_To do_
From the data below, retype exactly the lines starting with the one that contains "СИЗО на 2 месяца" and ending with the one that contains "На сугубой ектении", both included.
(The records Opens)
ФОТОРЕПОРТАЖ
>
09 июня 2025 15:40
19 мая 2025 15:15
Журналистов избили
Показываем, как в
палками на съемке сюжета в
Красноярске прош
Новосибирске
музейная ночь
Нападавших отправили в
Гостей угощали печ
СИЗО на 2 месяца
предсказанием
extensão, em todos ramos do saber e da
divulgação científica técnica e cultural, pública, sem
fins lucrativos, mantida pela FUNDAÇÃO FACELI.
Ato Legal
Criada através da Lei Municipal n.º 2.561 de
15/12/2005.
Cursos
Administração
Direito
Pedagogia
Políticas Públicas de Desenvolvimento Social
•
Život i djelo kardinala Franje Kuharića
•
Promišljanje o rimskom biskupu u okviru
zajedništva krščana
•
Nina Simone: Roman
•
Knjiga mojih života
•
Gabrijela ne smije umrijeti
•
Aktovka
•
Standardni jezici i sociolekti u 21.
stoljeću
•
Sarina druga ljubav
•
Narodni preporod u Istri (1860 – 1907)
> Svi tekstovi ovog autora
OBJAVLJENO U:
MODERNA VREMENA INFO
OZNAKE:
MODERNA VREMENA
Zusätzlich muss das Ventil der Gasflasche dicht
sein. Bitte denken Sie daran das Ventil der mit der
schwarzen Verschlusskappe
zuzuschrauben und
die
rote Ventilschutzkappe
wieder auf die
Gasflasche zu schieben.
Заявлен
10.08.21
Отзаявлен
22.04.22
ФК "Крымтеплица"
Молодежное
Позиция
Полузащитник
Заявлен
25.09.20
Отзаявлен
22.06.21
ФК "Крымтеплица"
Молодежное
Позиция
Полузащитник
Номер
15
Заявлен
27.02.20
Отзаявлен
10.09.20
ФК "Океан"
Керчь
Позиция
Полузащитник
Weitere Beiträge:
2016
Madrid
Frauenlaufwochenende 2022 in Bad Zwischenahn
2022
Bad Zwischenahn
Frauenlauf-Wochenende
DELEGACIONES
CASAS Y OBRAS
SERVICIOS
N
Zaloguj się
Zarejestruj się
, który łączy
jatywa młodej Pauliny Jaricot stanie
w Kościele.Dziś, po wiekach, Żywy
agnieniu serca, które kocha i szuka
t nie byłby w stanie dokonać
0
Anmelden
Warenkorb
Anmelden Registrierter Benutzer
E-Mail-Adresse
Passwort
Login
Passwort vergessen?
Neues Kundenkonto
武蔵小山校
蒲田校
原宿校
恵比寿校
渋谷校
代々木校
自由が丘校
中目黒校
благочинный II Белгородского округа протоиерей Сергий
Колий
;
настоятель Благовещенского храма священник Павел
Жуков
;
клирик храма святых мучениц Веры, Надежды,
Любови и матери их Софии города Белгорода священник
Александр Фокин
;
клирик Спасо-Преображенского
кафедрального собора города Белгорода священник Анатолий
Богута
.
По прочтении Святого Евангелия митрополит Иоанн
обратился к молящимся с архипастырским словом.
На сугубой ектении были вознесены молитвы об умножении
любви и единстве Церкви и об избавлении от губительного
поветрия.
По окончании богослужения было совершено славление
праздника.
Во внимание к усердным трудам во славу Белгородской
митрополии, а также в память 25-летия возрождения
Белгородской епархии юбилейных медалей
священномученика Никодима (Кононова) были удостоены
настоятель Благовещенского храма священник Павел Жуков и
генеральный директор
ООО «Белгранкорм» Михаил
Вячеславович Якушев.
(The records Closes)
_Written solution_
СИЗО на 2 месяца
предсказанием
extensão, em todos ramos do saber e da
divulgação científica técnica e cultural, pública, sem
fins lucrativos, mantida pela FUNDAÇÃO FACELI.
Ato Legal
Criada através da Lei Municipal n.º 2.561 de
15/12/2005.
Cursos
Administração
Direito
Pedagogia
Políticas Públicas de Desenvolvimento Social
•
Život i djelo kardinala Franje Kuharića
•
Promišljanje o rimskom biskupu u okviru
zajedništva krščana
•
Nina Simone: Roman
•
Knjiga mojih života
•
Gabrijela ne smije umrijeti
•
Aktovka
•
Standardni jezici i sociolekti u 21.
stoljeću
•
Sarina druga ljubav
•
Narodni preporod u Istri (1860 – 1907)
> Svi tekstovi ovog autora
OBJAVLJENO U:
MODERNA VREMENA INFO
OZNAKE:
MODERNA VREMENA
Zusätzlich muss das Ventil der Gasflasche dicht
sein. Bitte denken Sie daran das Ventil der mit der
schwarzen Verschlusskappe
zuzuschrauben und
die
rote Ventilschutzkappe
wieder auf die
Gasflasche zu schieben.
Заявлен
10.08.21
Отзаявлен
22.04.22
ФК "Крымтеплица"
Молодежное
Позиция
Полузащитник
Заявлен
25.09.20
Отзаявлен
22.06.21
ФК "Крымтеплица"
Молодежное
Позиция
Полузащитник
Номер
15
Заявлен
27.02.20
Отзаявлен
10.09.20
ФК "Океан"
Керчь
Позиция
Полузащитник
Weitere Beiträge:
2016
Madrid
Frauenlaufwochenende 2022 in Bad Zwischenahn
2022
Bad Zwischenahn
Frauenlauf-Wochenende
DELEGACIONES
CASAS Y OBRAS
SERVICIOS
N
Zaloguj się
Zarejestruj się
, który łączy
jatywa młodej Pauliny Jaricot stanie
w Kościele.Dziś, po wiekach, Żywy
agnieniu serca, które kocha i szuka
t nie byłby w stanie dokonać
0
Anmelden
Warenkorb
Anmelden Registrierter Benutzer
E-Mail-Adresse
Passwort
Login
Passwort vergessen?
Neues Kundenkonto
武蔵小山校
蒲田校
原宿校
恵比寿校
渋谷校
代々木校
自由が丘校
中目黒校
благочинный II Белгородского округа протоиерей Сергий
Колий
;
настоятель Благовещенского храма священник Павел
Жуков
;
клирик храма святых мучениц Веры, Надежды,
Любови и матери их Софии города Белгорода священник
Александр Фокин
;
клирик Спасо-Преображенского
кафедрального собора города Белгорода священник Анатолий
Богута
.
По прочтении Святого Евангелия митрополит Иоанн
обратился к молящимся с архипастырским словом.
На сугубой ектении были вознесены молитвы об умножении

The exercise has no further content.